### Brief
Retype every line from the top of the entries down to the one with "There are several", both included, and skip the pictures.
-------- Entries shown --------
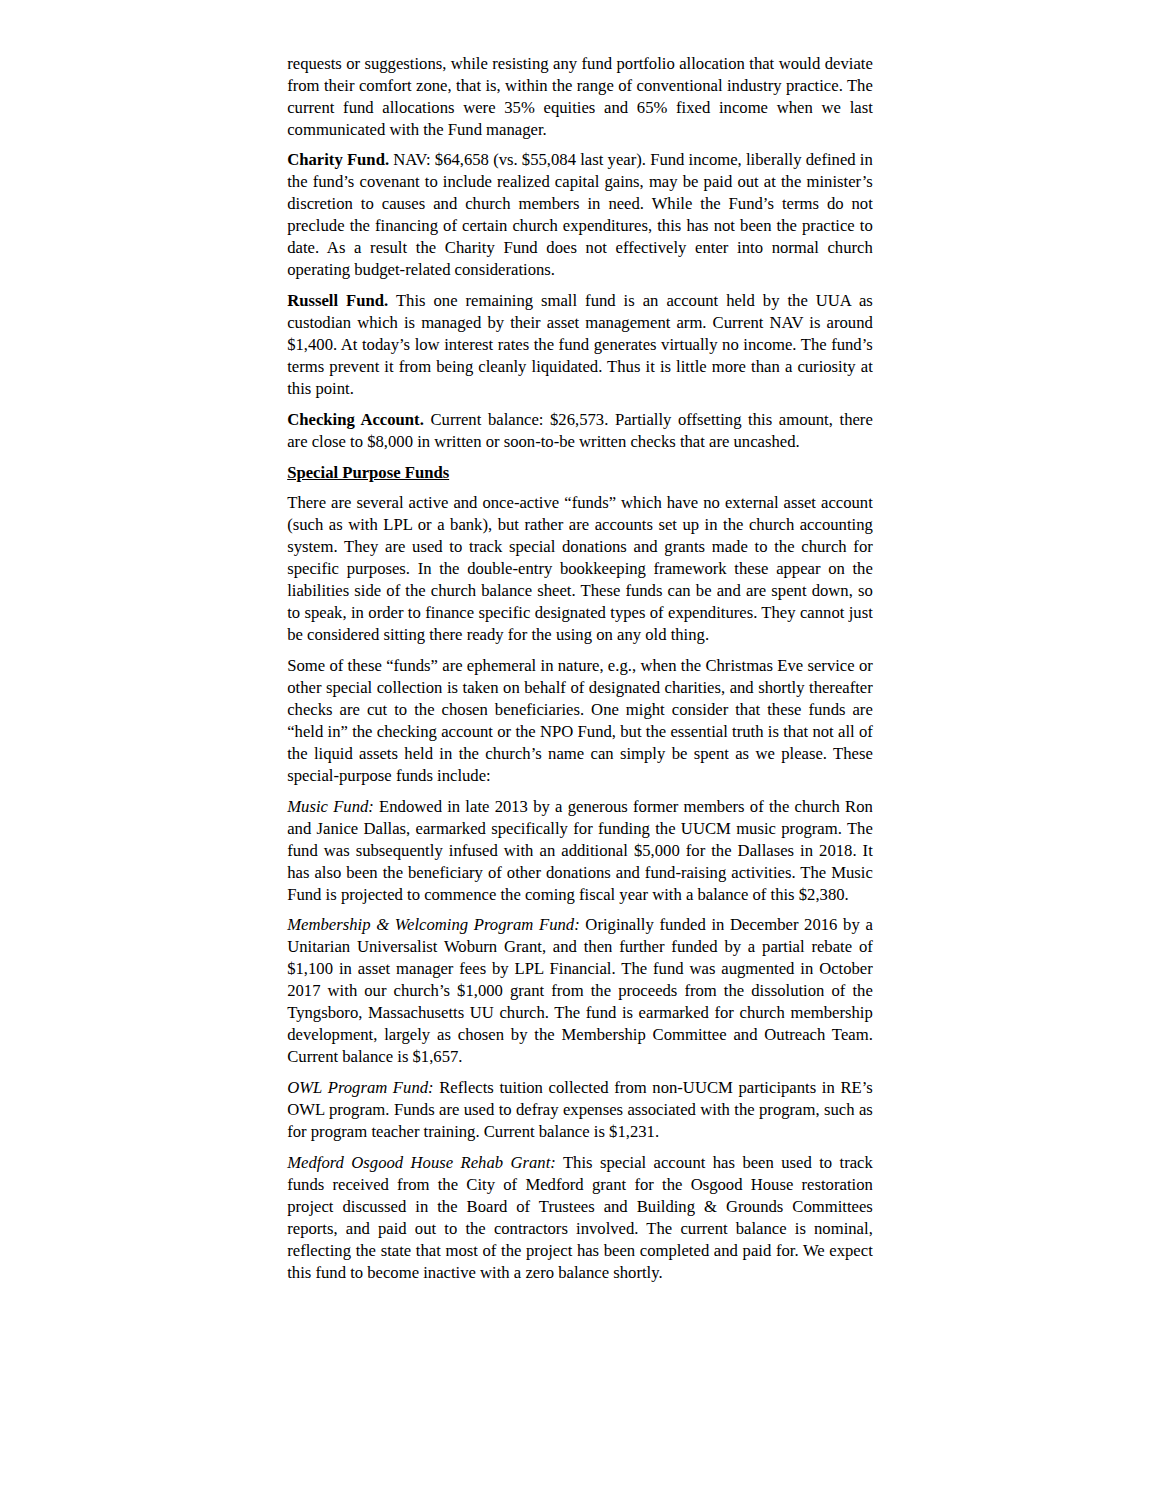requests or suggestions, while resisting any fund portfolio allocation that would deviate from their comfort zone, that is, within the range of conventional industry practice. The current fund allocations were 35% equities and 65% fixed income when we last communicated with the Fund manager.
Charity Fund. NAV: $64,658 (vs. $55,084 last year). Fund income, liberally defined in the fund’s covenant to include realized capital gains, may be paid out at the minister’s discretion to causes and church members in need. While the Fund’s terms do not preclude the financing of certain church expenditures, this has not been the practice to date. As a result the Charity Fund does not effectively enter into normal church operating budget-related considerations.
Russell Fund. This one remaining small fund is an account held by the UUA as custodian which is managed by their asset management arm. Current NAV is around $1,400. At today’s low interest rates the fund generates virtually no income. The fund’s terms prevent it from being cleanly liquidated. Thus it is little more than a curiosity at this point.
Checking Account. Current balance: $26,573. Partially offsetting this amount, there are close to $8,000 in written or soon-to-be written checks that are uncashed.
Special Purpose Funds
There are several active and once-active “funds” which have no external asset account (such as with LPL or a bank), but rather are accounts set up in the church accounting system. They are used to track special donations and grants made to the church for specific purposes. In the double-entry bookkeeping framework these appear on the liabilities side of the church balance sheet. These funds can be and are spent down, so to speak, in order to finance specific designated types of expenditures. They cannot just be considered sitting there ready for the using on any old thing.
Some of these “funds” are ephemeral in nature, e.g., when the Christmas Eve service or other special collection is taken on behalf of designated charities, and shortly thereafter checks are cut to the chosen beneficiaries. One might consider that these funds are “held in” the checking account or the NPO Fund, but the essential truth is that not all of the liquid assets held in the church’s name can simply be spent as we please. These special-purpose funds include:
Music Fund: Endowed in late 2013 by a generous former members of the church Ron and Janice Dallas, earmarked specifically for funding the UUCM music program. The fund was subsequently infused with an additional $5,000 for the Dallases in 2018. It has also been the beneficiary of other donations and fund-raising activities. The Music Fund is projected to commence the coming fiscal year with a balance of this $2,380.
Membership & Welcoming Program Fund: Originally funded in December 2016 by a Unitarian Universalist Woburn Grant, and then further funded by a partial rebate of $1,100 in asset manager fees by LPL Financial. The fund was augmented in October 2017 with our church’s $1,000 grant from the proceeds from the dissolution of the Tyngsboro, Massachusetts UU church. The fund is earmarked for church membership development, largely as chosen by the Membership Committee and Outreach Team. Current balance is $1,657.
OWL Program Fund: Reflects tuition collected from non-UUCM participants in RE’s OWL program. Funds are used to defray expenses associated with the program, such as for program teacher training. Current balance is $1,231.
Medford Osgood House Rehab Grant: This special account has been used to track funds received from the City of Medford grant for the Osgood House restoration project discussed in the Board of Trustees and Building & Grounds Committees reports, and paid out to the contractors involved. The current balance is nominal, reflecting the state that most of the project has been completed and paid for. We expect this fund to become inactive with a zero balance shortly.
--------
### Result of the exercise
requests or suggestions, while resisting any fund portfolio allocation that would deviate from their comfort zone, that is, within the range of conventional industry practice. The current fund allocations were 35% equities and 65% fixed income when we last communicated with the Fund manager.
Charity Fund. NAV: $64,658 (vs. $55,084 last year). Fund income, liberally defined in the fund’s covenant to include realized capital gains, may be paid out at the minister’s discretion to causes and church members in need. While the Fund’s terms do not preclude the financing of certain church expenditures, this has not been the practice to date. As a result the Charity Fund does not effectively enter into normal church operating budget-related considerations.
Russell Fund. This one remaining small fund is an account held by the UUA as custodian which is managed by their asset management arm. Current NAV is around $1,400. At today’s low interest rates the fund generates virtually no income. The fund’s terms prevent it from being cleanly liquidated. Thus it is little more than a curiosity at this point.
Checking Account. Current balance: $26,573. Partially offsetting this amount, there are close to $8,000 in written or soon-to-be written checks that are uncashed.
Special Purpose Funds
There are several active and once-active “funds” which have no external asset account (such as with LPL or a bank), but rather are accounts set up in the church accounting system. They are used to track special donations and grants made to the church for specific purposes. In the double-entry bookkeeping framework these appear on the liabilities side of the church balance sheet. These funds can be and are spent down, so to speak, in order to finance specific designated types of expenditures. They cannot just be considered sitting there ready for the using on any old thing.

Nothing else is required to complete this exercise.